#### WHAT TO PRODUCE:
In the text on early upper limb therapy for congenital hemiplegia, how is the unimpaired hand constrained in modified constraint-induced movement therapy (mCIMT)?

#### STUDY TEXT:

──────────────────────────────

Currently, two very different intensive therapy approaches are used each with good evidence of improving outcomes for school-aged children with CP.3 Traditional upper limb therapy adopts a bimanual approach (BIM) which aims to improve the use of the impaired hand as an assisting hand in play and functional daily activities.4 More recently, modified constraint-induced movement therapy (mCIMT) has been introduced, which employs a unimanual approach whereby the unimpaired hand is constrained in a glove to encourage intensive unimanual training of the hemiplegic arm.5 There is speculation that BIM may benefit later bimanual coordination, whereas mCIMT may achieve earlier capability in the hemiplegic hand due to specificity of training. Other conclusions have been drawn from animal studies hypothesising that early mCIMT may have a deleterious effect on brain reorganisation (overlateralisation of corticospinal pathways), whereas equal training of both hands may reduce such an effect.4 To date, however, neither of these approaches have been tested or compared in a definitive randomised controlled trial (RCT) in very young infants with asymmetric brain lesions. This RCT, the Rehabilitation EArly for Congenital Hemiplegia (REACH) study, will directly compare an intensive infant friendly one-handed approach using mCIMT, called ‘Baby mCIMT’, to an equally intensive two-handed (bimanual) approach, called ‘Baby BIM,’ in very young infants with unilateral or asymmetric brain lesions and clinical signs of unilateral CP.
Boyd, R. N., Ziviani, J., Sakzewski, L., Novak, I., Badawi, N., Pannek, K., Elliott, C., Greaves, S., Guzzetta, A., Whittingham, K., Valentine, J., Morgan, C., Wallen, M., Eliasson, A. C., Findlay, L., Ware, R., Fiori, S., & Rose, S. (2017). REACH: study protocol of a randomised trial of rehabilitation very early in congenital hemiplegia. BMJ open, 7(9), e017204. https://doi.org/10.1136/bmjopen-2017-017204
Evidence for mCIMT and bimanual upper limb rehabilitation in congenital hemiplegia
"Our meta-analysis reported the efficacy of interventions on improving upper limb dysfunction for school-aged children with hemiplegia.3 There was moderate to strong evidence that the original approach to CIMT (with a long cast on the unimpaired arm combined with intensive shaping) or modified CIMT (using a glove on the unimpaired hand with activity-based training) was more effective than usual care to improve the quality and efficiency of arm movement. When mCIMT was compared with an equal dose of bimanual therapy at school age, there were differential effects related to the specificity of training.8 It remains unclear, however, whether one approach is superior in infants as the majority of studies did not include children under 1 year of age. Despite the philosophical preference for very early intervention to optimise brain neuroplasticity, there is limited research on early upper limb rehabilitation for infants less than 12 months ca.9 It is important to test the efficacy of these two approaches to upper limb therapy in young infants where there is greater potential to harness neuroplasticity."

──────────────────────────────

Stored items:
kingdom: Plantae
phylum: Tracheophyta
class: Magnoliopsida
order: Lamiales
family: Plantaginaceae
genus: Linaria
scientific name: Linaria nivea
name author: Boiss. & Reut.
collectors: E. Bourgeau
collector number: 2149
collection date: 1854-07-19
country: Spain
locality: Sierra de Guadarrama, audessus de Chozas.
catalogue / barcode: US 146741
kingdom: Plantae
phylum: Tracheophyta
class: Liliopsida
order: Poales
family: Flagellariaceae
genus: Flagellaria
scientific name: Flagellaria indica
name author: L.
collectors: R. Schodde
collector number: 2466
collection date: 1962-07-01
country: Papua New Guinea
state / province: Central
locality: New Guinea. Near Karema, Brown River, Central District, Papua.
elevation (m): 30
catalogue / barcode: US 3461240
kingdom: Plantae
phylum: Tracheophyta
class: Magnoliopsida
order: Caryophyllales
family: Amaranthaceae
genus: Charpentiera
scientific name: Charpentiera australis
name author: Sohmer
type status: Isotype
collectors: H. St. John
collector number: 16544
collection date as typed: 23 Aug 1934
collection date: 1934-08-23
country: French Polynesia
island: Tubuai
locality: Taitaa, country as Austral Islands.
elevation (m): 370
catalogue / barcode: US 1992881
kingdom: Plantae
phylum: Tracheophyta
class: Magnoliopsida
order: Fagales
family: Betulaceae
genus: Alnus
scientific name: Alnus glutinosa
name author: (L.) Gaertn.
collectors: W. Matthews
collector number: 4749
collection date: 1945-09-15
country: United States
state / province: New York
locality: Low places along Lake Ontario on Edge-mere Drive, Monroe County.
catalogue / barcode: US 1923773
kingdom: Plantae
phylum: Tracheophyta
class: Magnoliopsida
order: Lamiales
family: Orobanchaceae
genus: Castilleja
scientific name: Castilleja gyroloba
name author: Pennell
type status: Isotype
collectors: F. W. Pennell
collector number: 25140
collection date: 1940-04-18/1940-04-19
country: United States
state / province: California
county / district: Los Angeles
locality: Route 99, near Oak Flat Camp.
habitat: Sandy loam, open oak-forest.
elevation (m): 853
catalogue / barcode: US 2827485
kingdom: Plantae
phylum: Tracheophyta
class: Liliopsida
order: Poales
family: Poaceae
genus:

──────────────────────────────

#### TASK OUTPUT:
It is constrained in a glove.